TEXT UNDER STUDY
5. Okay, so should we discard Return of the Jedi from Star Wars too? I'm not sure I want to do that...
But, like I said, the video was well made, so congrats on that part!
Agree with some of it, and think it's well made - but they bang on about the frontier too much and forget that Yoda and Artoo had moments of cuteness too (not to mention the Ewoks).
I think it's more a pitch to get the company out there and show what they can do - basically free advertising.
I think I personally would have wished they had reversed the rule order. Since to me personally rules 3 & 4 there should almost be law but rules 1 & 2 should be more like guidelines, when there isnt a clear reason to break rules 1 & 2 don't but if there is reason too please do so.
With rule 1 (as they listed) they stated Star Wars is a western, but there has been plenty of good westerns set in cities for instance, but genre wise they do tend to be more on the outskirts of civilization (though often contrast is needed to emphize this). The city is a perfectly legit location, but the tone of every location should have clear cut good vs bad themes if populated with characters blasting like its a western in them. So guide line, not rule... or law
With rule 2 they stated Star Wars is dirty, and personally I do in general agree... but elegance often has its place too. Maybe to show a villain placing themselves above others, maybe to hide freedom fighters among the priviliaged before hitting them, maybe just to show a planets society is skin deep (aka the hubris of the old republics final days). Etc... again I feel it should be a guide line, when in doubt make it dirty... but even the OT had elegance just look at the A-wing or Vader's TIE Advanced x1 or the bloody lightsaber.

ASSIGNMENT 1
How would you render this sentence from the Star Wars comments in Spanish: "I think it's more a pitch to get the company out there and show what they can do - basically free advertising."
ASSIGNMENT 2
According to the Star Wars comments, which things show that "even the OT had elegance"?
The rows come from a separate, unrelated source.

Rendered chart images
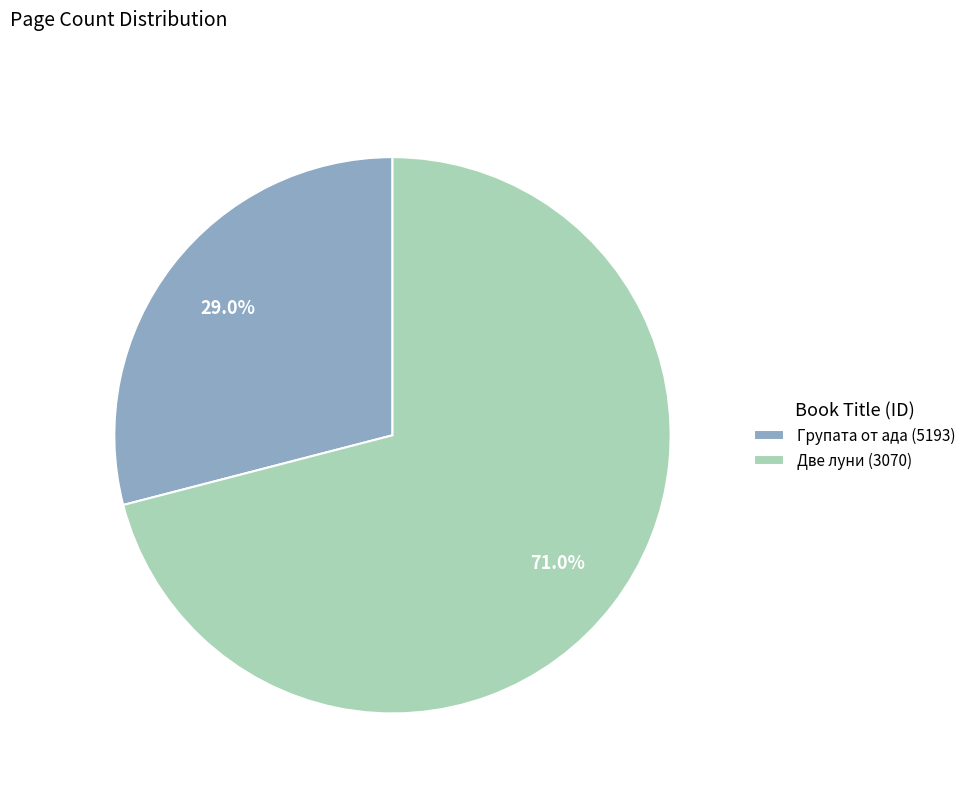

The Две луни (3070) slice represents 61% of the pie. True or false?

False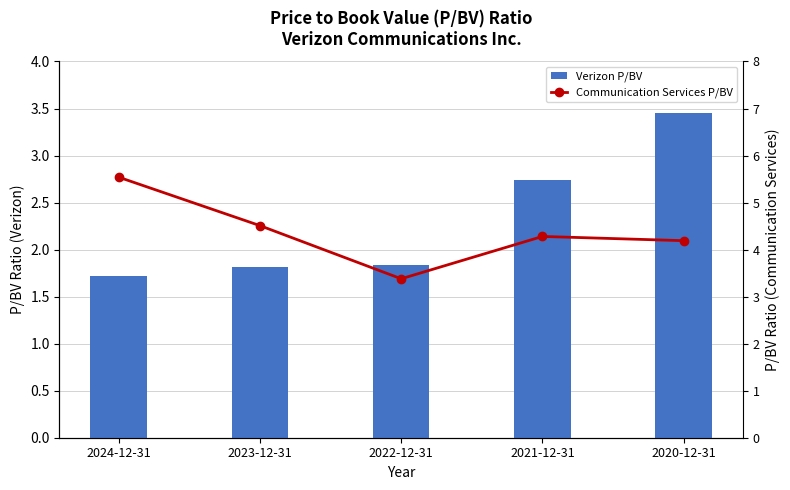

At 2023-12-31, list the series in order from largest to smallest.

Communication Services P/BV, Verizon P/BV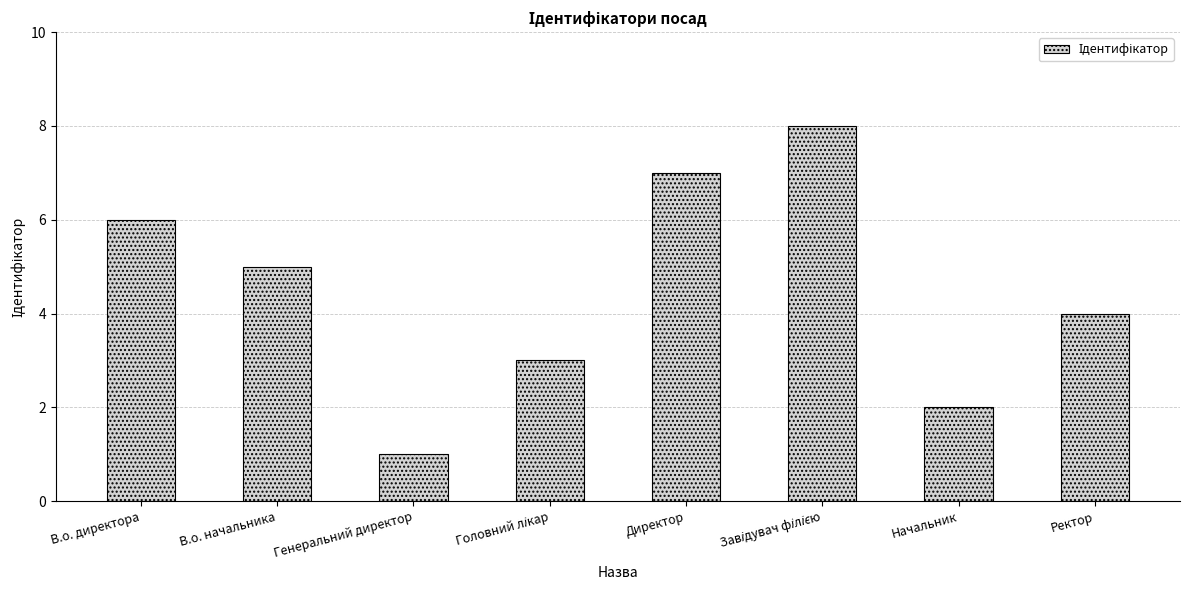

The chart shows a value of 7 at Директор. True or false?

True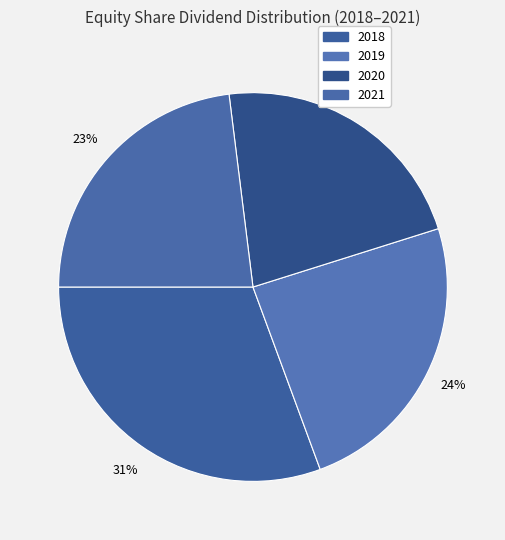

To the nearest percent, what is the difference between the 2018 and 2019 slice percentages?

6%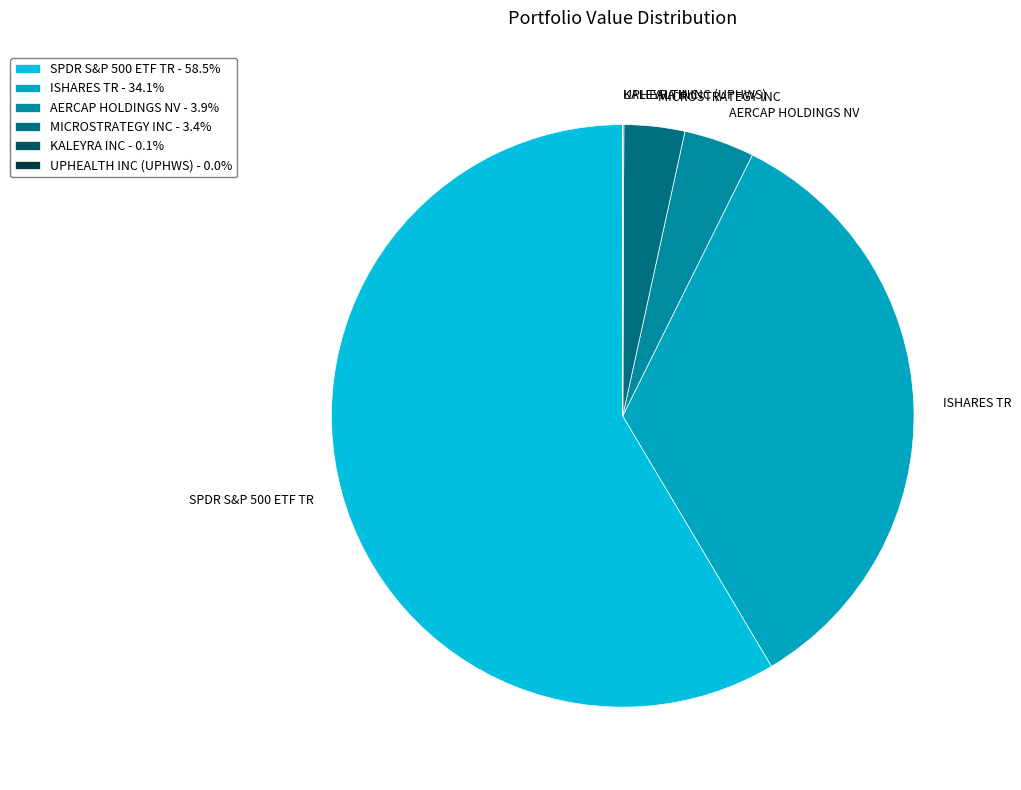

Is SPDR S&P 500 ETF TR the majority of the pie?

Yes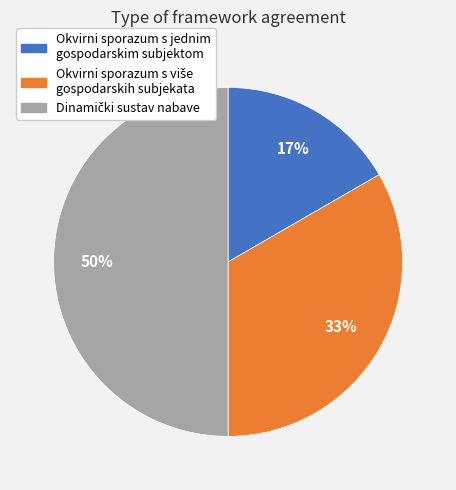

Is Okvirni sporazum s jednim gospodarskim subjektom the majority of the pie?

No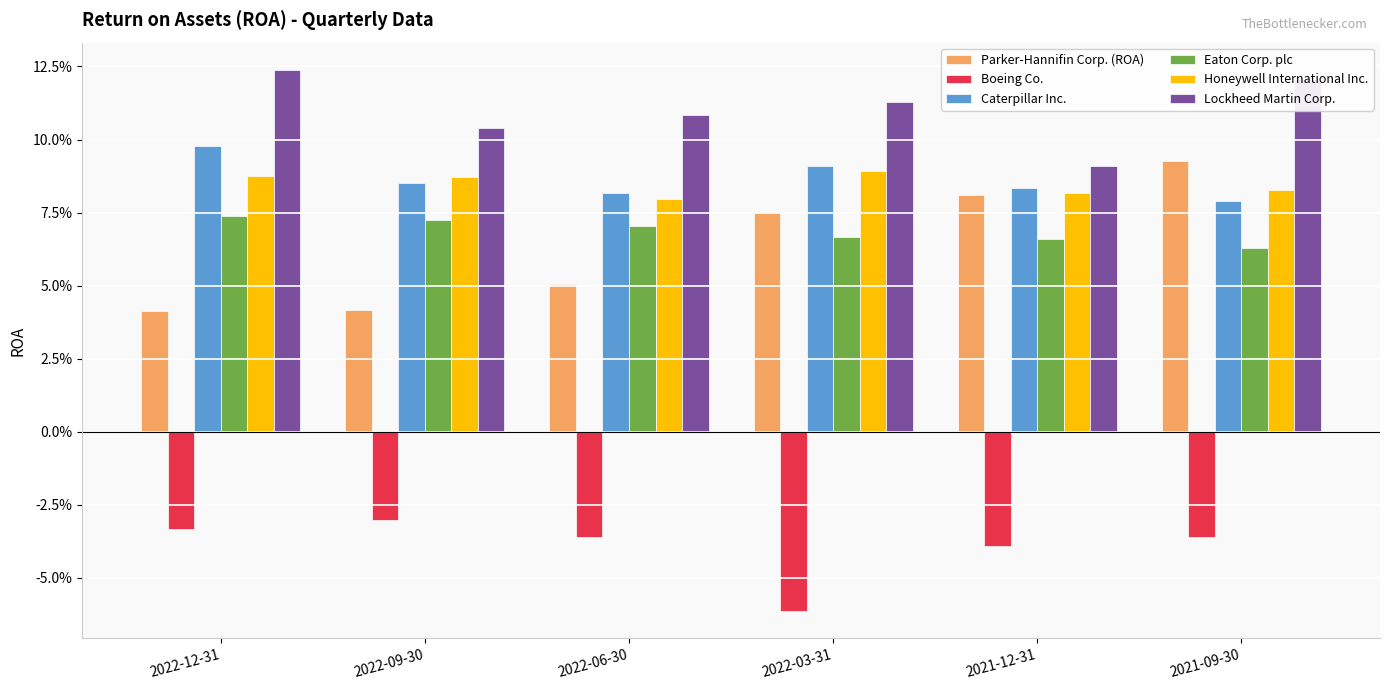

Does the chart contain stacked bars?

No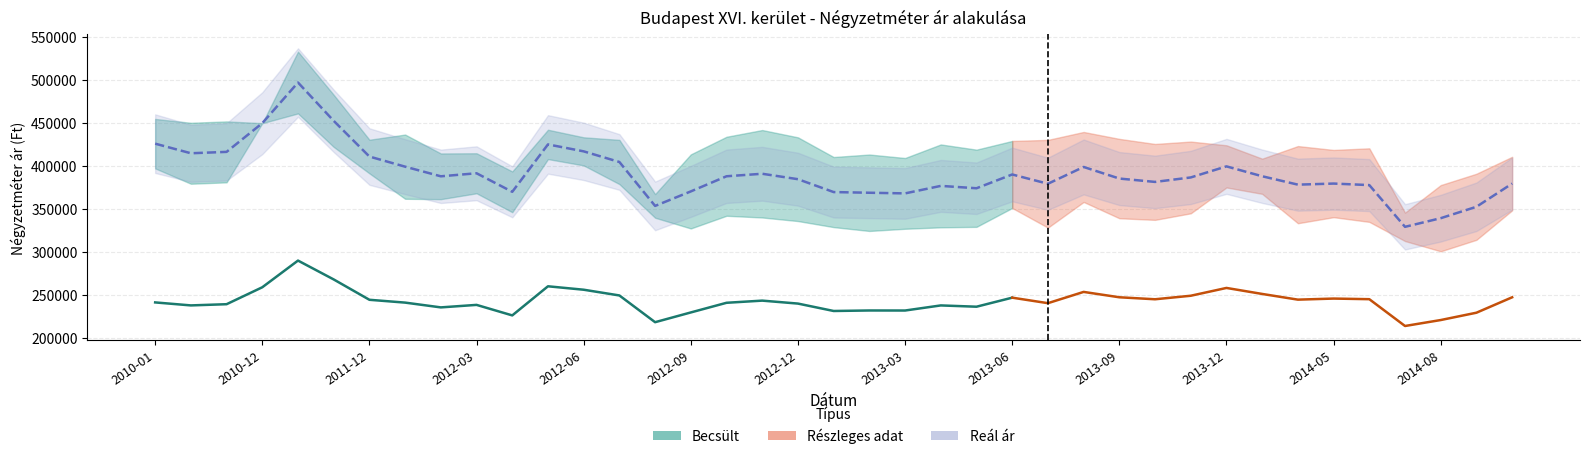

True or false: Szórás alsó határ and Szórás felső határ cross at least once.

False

ANSWER BOX 1
Creo que es más bien una propuesta para dar a conocer a la empresa y mostrar lo que puede hacer; básicamente, publicidad gratuita.

ANSWER BOX 2
The A-wing, Vader's TIE Advanced x1, and the lightsaber.